Nel mondo della consulenza, accade spesso di trattare le due figure del lavoratore autonomo e del libero professionista come se fossero, nella sostanza, la stessa cosa. Ma, se è vero che il libero professionista è un lavoratore autonomo, non accade il contrario.
L’art. 2082 del codice civile definisce imprenditore chi esercita professionalmente un’attività organizzata al fine della produzione o dello scambio di beni e servizi.
Dunque, laddove si riscontrassero i requisiti di professionalità, economicità ed organizzazione, siamo certi che si tratta di un’attività imprenditoriale.
Perciò, la prestazione di servizi con i suddetti requisiti configura un’impresa con tutti gli obblighi che ne seguono (apertura della partita IVA, posizione previdenziale, obblighi contabili e fiscali, ecc.).

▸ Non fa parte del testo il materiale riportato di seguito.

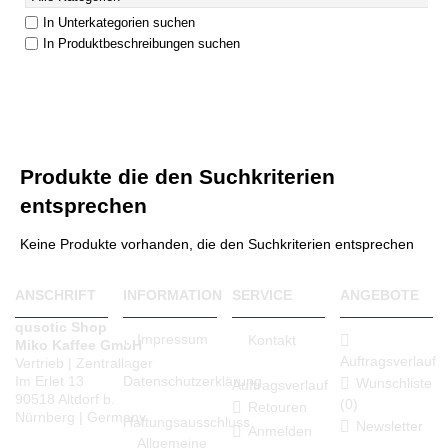
In Unterkategorien suchen
In Produktbeschreibungen suchen
Produkte die den Suchkriterien
entsprechen
Keine Produkte vorhanden, die den Suchkriterien entsprechen
ANSCHRIFT
INFORMATION
SERVICE
ANGEBOTE
qusotic Shop
Impressum
Kontakt
Miko Kaffee GmbH
Auftragsverlauf
Vertrieb | Zentrallager
Datenschutzerklärung
Im Erlet 13
Wunschliste
Auftragsverlauf
90518 Altdorf b.
(
0
)
Retouren
Nürnberg | Germany
Haftungsausschluss
Newsletter
Anmelden
Allgemeine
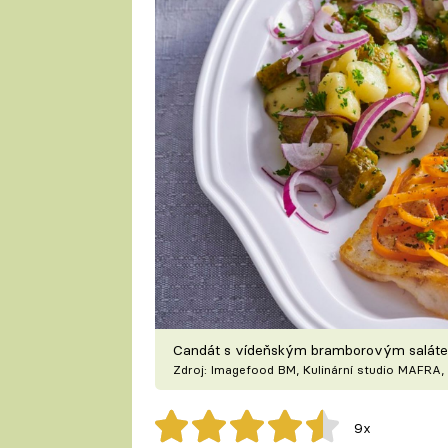
Candát s vídeňským bramborovým salátem
Zdroj: Imagefood BM, Kulinární studio MAFRA, 
9x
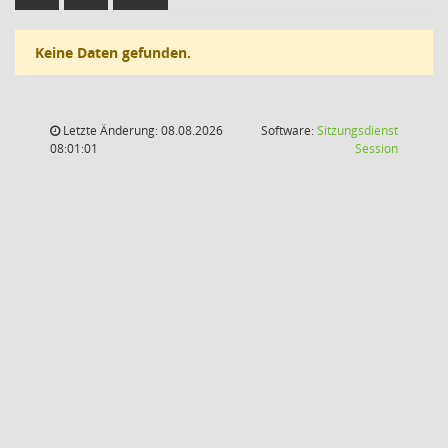
Keine Daten gefunden.
Letzte Änderung: 08.08.2026
Software:
Sitzungsdienst
(Wird in
08:01:01
Session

In particolare, il codice civile distingue il:
A) Lavoro autonomo inteso come contratto d’opera con cui una persona si obbliga a compiere verso un corrispettivo un’opera o un servizio, con lavoro prevalente proprio e senza vincolo di subordinazione nei confronti del committente […] (art. 2222 cod. civ.)
B) Lavoro professionale inteso come prestazione d’opera intellettuale svolta da un professionista iscritto in appositi albi o elenchi (artt. 2229-2230 cod. civ.)
Perciò, il consulente può correttamente qualificarsi libero professionista se e solo se è iscritto in un Albo o Elenco professionale e, quindi, dopo aver superato un esame pubblico abilitante.
Ciò accade, poiché, la legge ha voluto regolamentare determinate attività professionali ritenute strategiche per il corretto svolgimento dell’economia (es. commercialisti, medici, avvocati, notai, ingegneri, ecc.).
Ne consegue, pertanto, che il consulente la cui attività non rientra tra quelle tutelate dalla normativa, sebbene svolga comunque un’attività professionale, non possa qualificarsi come libero professionista bensì come lavoratore autonomo.
Tra l’altro, ad una prima lettura del testo civilistico, si desume il carattere obbligatorio della professionalità nel lavoro professionale – appunto – che costituisce uno dei tre requisiti fondamenti per la qualifica di imprenditore.
Pertanto, mentre il libero professionista svolge – per definizione – un’attività abituale, quella del lavoratore autonomo può essere anche un’attività occasionale che in mancanza di abitualità non configura il carattere imprenditoriale e quindi di impresa.
Se ne ricava che, mentre il libero professionista è sempre un imprenditore, il lavoratore autonomo può non esserlo se la prestazione è resa in modo saltuario.